== Text passage

0

I am trying to develop model using PLSR (Partial Least Squares Regression) in Python3 using code provided https://github.com/pgbrodrick/ensemblePLSR. Sample data is also provided.

When I try to run code, it gives me error

>>> python3 ensemble_plsr.py example_settings.txt

I am using Python (3.7.3), python modules scikit-learn (0.20.2) and pandas (0.23.3).

/usr/lib/python3/dist-packages/sklearn/externals/joblib.py:1: DeprecationWarning: the imp module is deprecated in favour of importlib; see the module's documentation for alternative uses
  import imp
n bad bands 57
Traceback (most recent call last):
  File "/usr/lib/python3/dist-packages/pandas/core/indexes/base.py", line 3078, in get_loc
    return self._engine.get_loc(key)
  File "pandas/_libs/index.pyx", line 140, in pandas._libs.index.IndexEngine.get_loc
  File "pandas/_libs/index.pyx", line 162, in pandas._libs.index.IndexEngine.get_loc
  File "pandas/_libs/hashtable_class_helper.pxi", line 1492, in pandas._libs.hashtable.PyObjectHashTable.get_item
  File "pandas/_libs/hashtable_class_helper.pxi", line 1500, in pandas._libs.hashtable.PyObjectHashTable.get_item
KeyError: -1

During handling of the above exception, another exception occurred:

Traceback (most recent call last):
  File "ensemble_plsr.py", line 173, in <module>
    df.pop(col)
  File "/usr/lib/python3/dist-packages/pandas/core/generic.py", line 760, in pop
    result = self[item]
  File "/usr/lib/python3/dist-packages/pandas/core/frame.py", line 2688, in __getitem__
    return self._getitem_column(key)
  File "/usr/lib/python3/dist-packages/pandas/core/frame.py", line 2695, in _getitem_column
    return self._get_item_cache(key)
  File "/usr/lib/python3/dist-packages/pandas/core/generic.py", line 2491, in _get_item_cache
    values = self._data.get(item)

====
== Dataset section

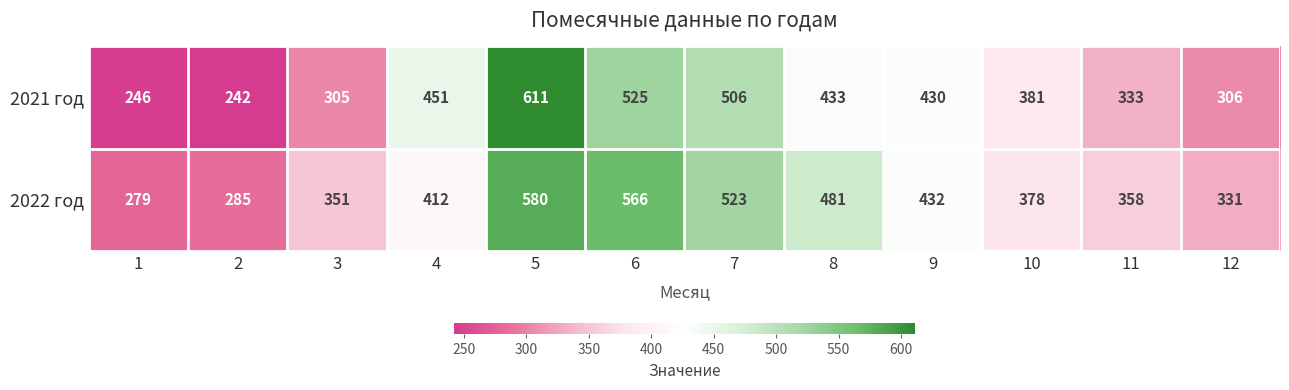

Which series has the largest range (max minus min)?

2021 год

====

Task set →
**1.** Summarize the PLSR error post in two sentences.
**2.** According to the PLSR error post, why is a DeprecationWarning issued for the line "import imp"?
**3.** Continue the PLSR error post from where it stops.

Results by task →
**1.** The poster is trying to build a PLSR model in Python 3 with code from the ensemblePLSR GitHub repository, which also supplies sample data. Running ensemble_plsr.py with example_settings.txt under Python 3.7.3, scikit-learn 0.20.2 and pandas 0.23.3 first prints a DeprecationWarning about the imp module and then fails with a KeyError: -1 in pandas, followed by a second traceback from the df.pop(col) call at line 173.

**2.** The line "import imp" sits at line 1 of sklearn/externals/joblib.py, and the warning is issued because the imp module is deprecated in favour of importlib. The warning message points to the module's documentation for alternative uses.

**3.**
  File "/usr/lib/python3/dist-packages/pandas/core/internals.py", line 4115, in get
    loc = self.items.get_loc(item)
  File "/usr/lib/python3/dist-packages/pandas/core/indexes/base.py", line 3080, in get_loc
    return self._engine.get_loc(self._maybe_cast_indexer(key))
  File "pandas/_libs/index.pyx", line 140, in pandas._libs.index.IndexEngine.get_loc
  File "pandas/_libs/index.pyx", line 162, in pandas._libs.index.IndexEngine.get_loc
  File "pandas/_libs/hashtable_class_helper.pxi", line 1492, in pandas._libs.hashtable.PyObjectHashTable.get_item
  File "pandas/_libs/hashtable_class_helper.pxi", line 1500, in pandas._libs.hashtable.PyObjectHashTable.get_item
KeyError: -1
MGD
  • 1
  • 6

1 Answers1

0

In short, you're attempting to remove columns for which there is no reference at row 173 of ensemble_plsr.py, hence the KeyError during execution. What's happening under the hood is that when Python attempts to execute the pop method on the DataFrame for the unspecified/non-existent column, it raises that error. There are different ways to resolve this but this solution will resolve the error you are seeing:

Replace rows 172 & 173 in ensemble_plsr.py with the following:

for col in sf.get_setting('ignore columns'):
    if col != 'nothing_here':
      df.pop(col)

Replace row 16 in example_settings.txt with the following:

ignore columns(any other columns to remove) = nothing_here

Good news, you're done with this issue. Bad news, you're going to hit the next error down the line but you're on your way!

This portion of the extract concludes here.